PROVIDED RECORDS: Begin
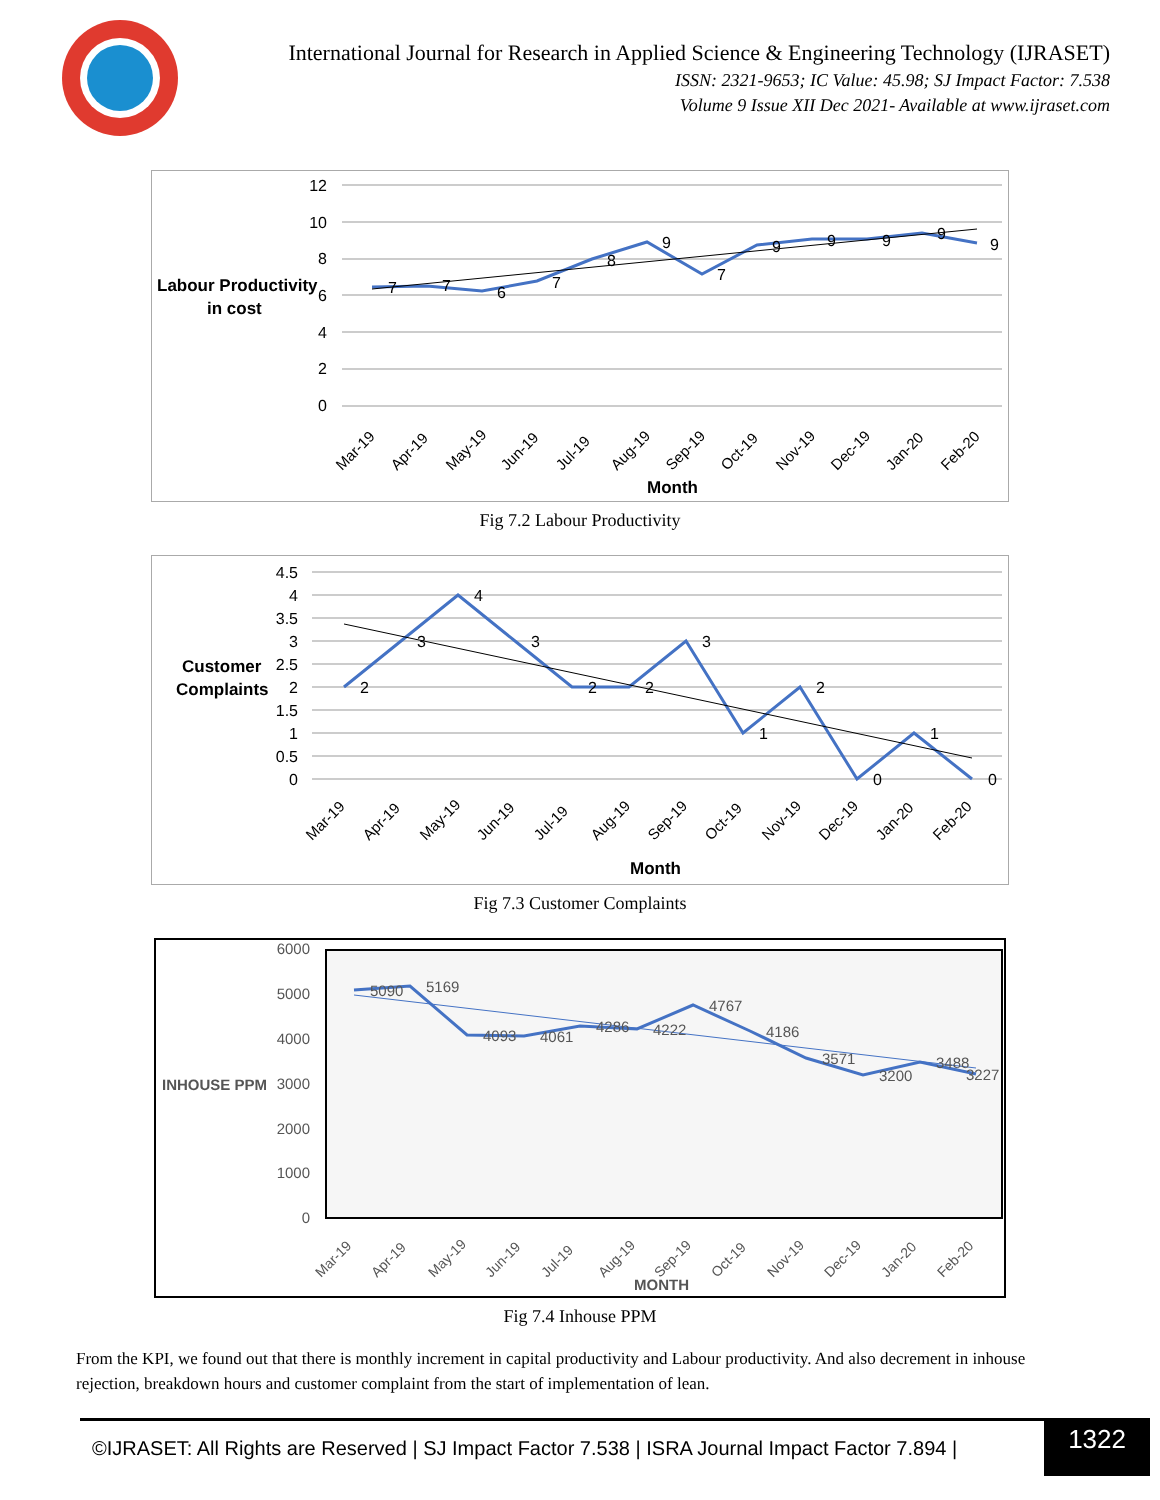International Journal for Research in Applied Science & Engineering Technology (IJRASET)
ISSN: 2321-9653; IC Value: 45.98; SJ Impact Factor: 7.538
Volume 9 Issue XII Dec 2021- Available at www.ijraset.com
Labour Productivity
in cost
12
10
8
6
4
2
0
7
7
6
7
8
9
7
9
9
9
9
9
Mar-19
Apr-19
May-19
Jun-19
Jul-19
Aug-19
Sep-19
Oct-19
Nov-19
Dec-19
Jan-20
Feb-20
Month
Fig 7.2 Labour Productivity
Customer
Complaints
4.5
4
3.5
3
2.5
2
1.5
1
0.5
0
2
3
4
3
2
2
3
1
2
0
1
0
Mar-19
Apr-19
May-19
Jun-19
Jul-19
Aug-19
Sep-19
Oct-19
Nov-19
Dec-19
Jan-20
Feb-20
Month
Fig 7.3 Customer Complaints
INHOUSE PPM
6000
5000
4000
3000
2000
1000
0
5090
5169
4093
4061
4286
4222
4767
4186
3571
3200
3488
3227
Mar-19
Apr-19
May-19
Jun-19
Jul-19
Aug-19
Sep-19
Oct-19
Nov-19
Dec-19
Jan-20
Feb-20
MONTH
Fig 7.4 Inhouse PPM
From the KPI, we found out that there is monthly increment in capital productivity and Labour productivity. And also decrement in inhouse rejection, breakdown hours and customer complaint from the start of implementation of lean.
©IJRASET: All Rights are Reserved | SJ Impact Factor 7.538 | ISRA Journal Impact Factor 7.894 | 1322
PROVIDED RECORDS: End
## TASK PROMPT
Return every line of the records in which the word "Impact" is found.

## COMPLETED TASK
ISSN: 2321-9653; IC Value: 45.98; SJ Impact Factor: 7.538
©IJRASET: All Rights are Reserved | SJ Impact Factor 7.538 | ISRA Journal Impact Factor 7.894 | 1322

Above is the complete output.